Work order: Look below for the line with "Next object: the green", and from there restate every line word for word until the entries end.

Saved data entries
- Opening Delimiter -

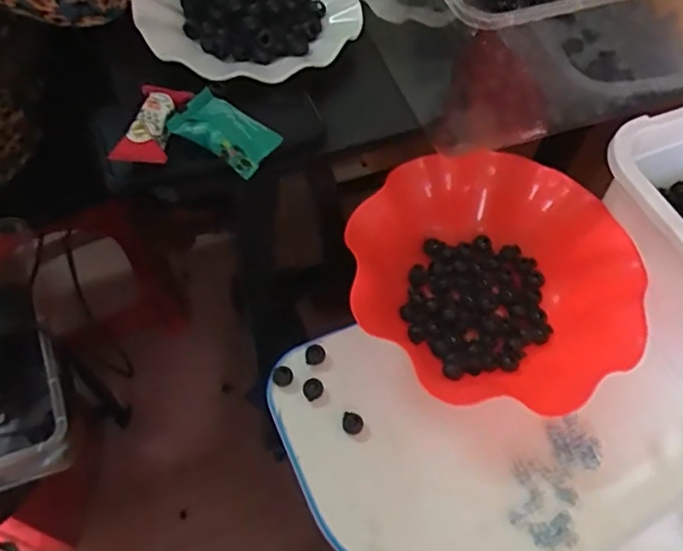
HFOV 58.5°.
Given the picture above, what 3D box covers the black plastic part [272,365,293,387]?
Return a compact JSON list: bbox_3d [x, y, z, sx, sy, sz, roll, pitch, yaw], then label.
[{"bbox_3d":[-0.045,0.077,0.466,0.015,0.009,0.015,2,58,-3],"label":"black plastic part"}]

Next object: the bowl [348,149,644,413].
[{"bbox_3d":[0.117,-0.004,0.496,0.212,0.065,0.202,2,58,-3],"label":"bowl"}]

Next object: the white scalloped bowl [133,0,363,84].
[{"bbox_3d":[-0.079,-0.229,0.516,0.174,0.032,0.175,2,58,-3],"label":"white scalloped bowl"}]

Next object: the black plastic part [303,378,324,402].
[{"bbox_3d":[-0.022,0.086,0.462,0.015,0.008,0.015,2,58,-3],"label":"black plastic part"}]

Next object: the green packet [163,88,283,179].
[{"bbox_3d":[-0.082,-0.103,0.432,0.071,0.020,0.045,29,61,13],"label":"green packet"}]

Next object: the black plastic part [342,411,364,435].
[{"bbox_3d":[0.009,0.110,0.452,0.016,0.013,0.015,2,58,-3],"label":"black plastic part"}]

- Closing Delimiter -

Written reply:
Next object: the green packet [163,88,283,179].
[{"bbox_3d":[-0.082,-0.103,0.432,0.071,0.020,0.045,29,61,13],"label":"green packet"}]

Next object: the black plastic part [342,411,364,435].
[{"bbox_3d":[0.009,0.110,0.452,0.016,0.013,0.015,2,58,-3],"label":"black plastic part"}]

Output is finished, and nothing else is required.